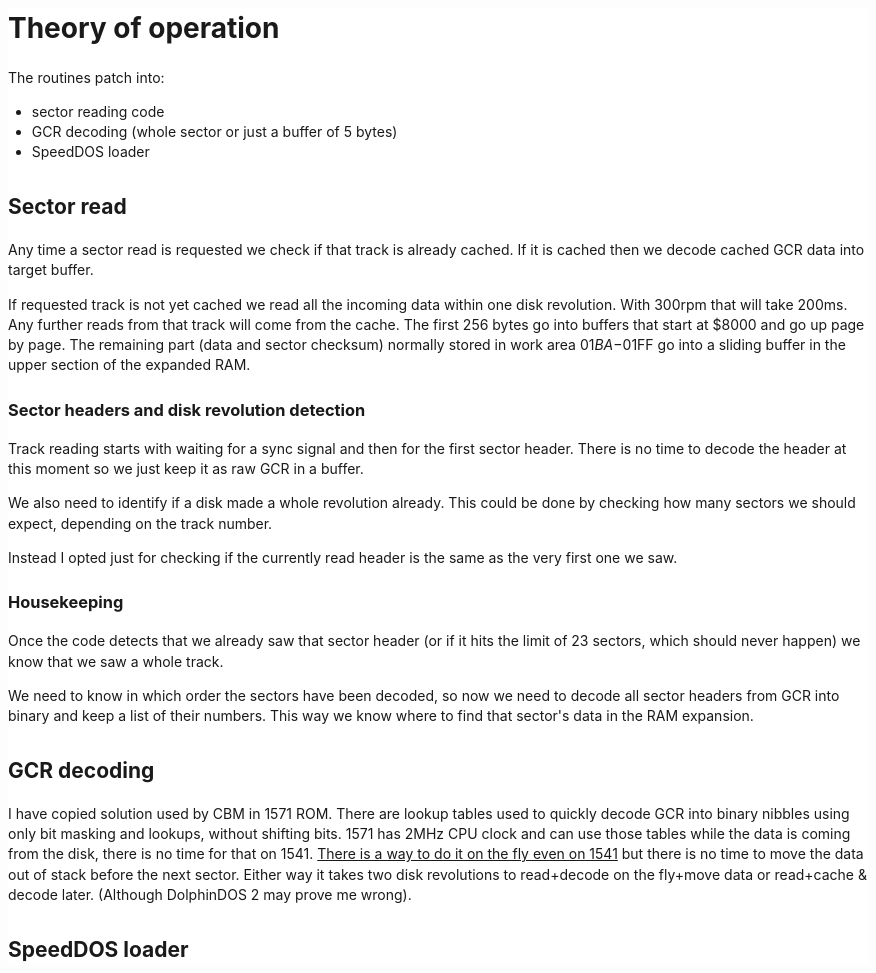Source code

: # Theory of operation

The routines patch into:

- sector reading code
- GCR decoding (whole sector or just a buffer of 5 bytes)
- SpeedDOS loader

## Sector read

Any time a sector read is requested we check if that track is already cached. If it is cached then we decode cached GCR data into target buffer.

If requested track is not yet cached we read all the incoming data within one disk revolution. With 300rpm that will take 200ms. Any further reads from that track will come from the cache. The first 256 bytes go into buffers that start at $8000 and go up page by page. The remaining part (data and sector checksum) normally stored in work area $01BA-$01FF go into a sliding buffer in the upper section of the expanded RAM.

### Sector headers and disk revolution detection

Track reading starts with waiting for a sync signal and then for the first sector header. There is no time to decode the header at this moment so we just keep it as raw GCR in a buffer.

We also need to identify if a disk made a whole revolution already. This could be done by checking how many sectors we should expect, depending on the track number.

Instead I opted just for checking if the currently read header is the same as the very first one we saw.

### Housekeeping

Once the code detects that we already saw that sector header (or if it hits the limit of 23 sectors, which should never happen) we know that we saw a whole track.

We need to know in which order the sectors have been decoded, so now we need to decode all sector headers from GCR into binary and keep a list of their numbers. This way we know where to find that sector's data in the RAM expansion.

## GCR decoding

I have copied solution used by CBM in 1571 ROM. There are lookup tables used to quickly decode GCR into binary nibbles using only bit masking and lookups, without shifting bits. 1571 has 2MHz CPU clock and can use those tables while the data is coming from the disk, there is no time for that on 1541.
[There is a way to do it on the fly even on 1541](https://www.linusakesson.net/programming/gcr-decoding/index.php) but there is no time to move the data out of stack before the next sector. Either way it takes two disk revolutions to read+decode on the fly+move data or read+cache & decode later. (Although DolphinDOS 2 may prove me wrong).

## SpeedDOS loader
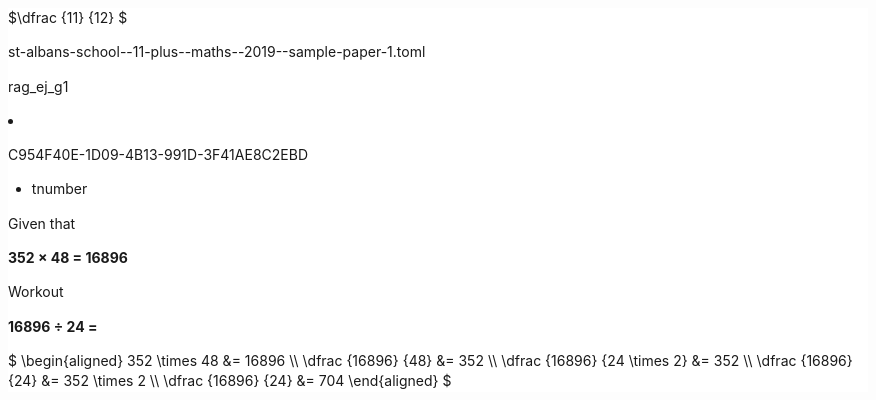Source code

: </div>
</div>
<div class='answers'>
<div class='answer'>

$\dfrac {11} {12} $

</div>
</div>

</div>
</li>
</ul>
<div class='papername'>
<p>st-albans-school--11-plus--maths--2019--sample-paper-1.toml</p>
</div>
<div class='rag'>
<p>rag_ej_g1</p>
</div>
</div>
</li>
<li>
<div class='question_envelope rag_ej_g1 question'>
<div class='uuid'>
<p>C954F40E-1D09-4B13-991D-3F41AE8C2EBD</p>
</div>
<div class='topics'>
<ul>
<li>
tnumber
</li>
</ul>
</div>
<div class='question question'>

Given that 

**352 $\times$ 48 = 16896**

Workout 

**16896 $\div$  24 =** 

</div>
<div class='workings'>
<div class='working'>

$
\begin{aligned}
352 \times 48                   &= 16896 \\\\
\dfrac {16896} {48}             &= 352 \\\\
\dfrac {16896} {24 \times 2}    &= 352 \\\\
\dfrac {16896} {24}             &= 352 \times 2 \\\\
\dfrac {16896} {24}             &= 704
\end{aligned}
$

* What you need to do *
Transcribe the lines that run from the one containing "## Sector read" through the one containing "### Sector headers". Begin at the first of these and stop after the second.

* Exercise output *
## Sector read

Any time a sector read is requested we check if that track is already cached. If it is cached then we decode cached GCR data into target buffer.

If requested track is not yet cached we read all the incoming data within one disk revolution. With 300rpm that will take 200ms. Any further reads from that track will come from the cache. The first 256 bytes go into buffers that start at $8000 and go up page by page. The remaining part (data and sector checksum) normally stored in work area $01BA-$01FF go into a sliding buffer in the upper section of the expanded RAM.

### Sector headers and disk revolution detection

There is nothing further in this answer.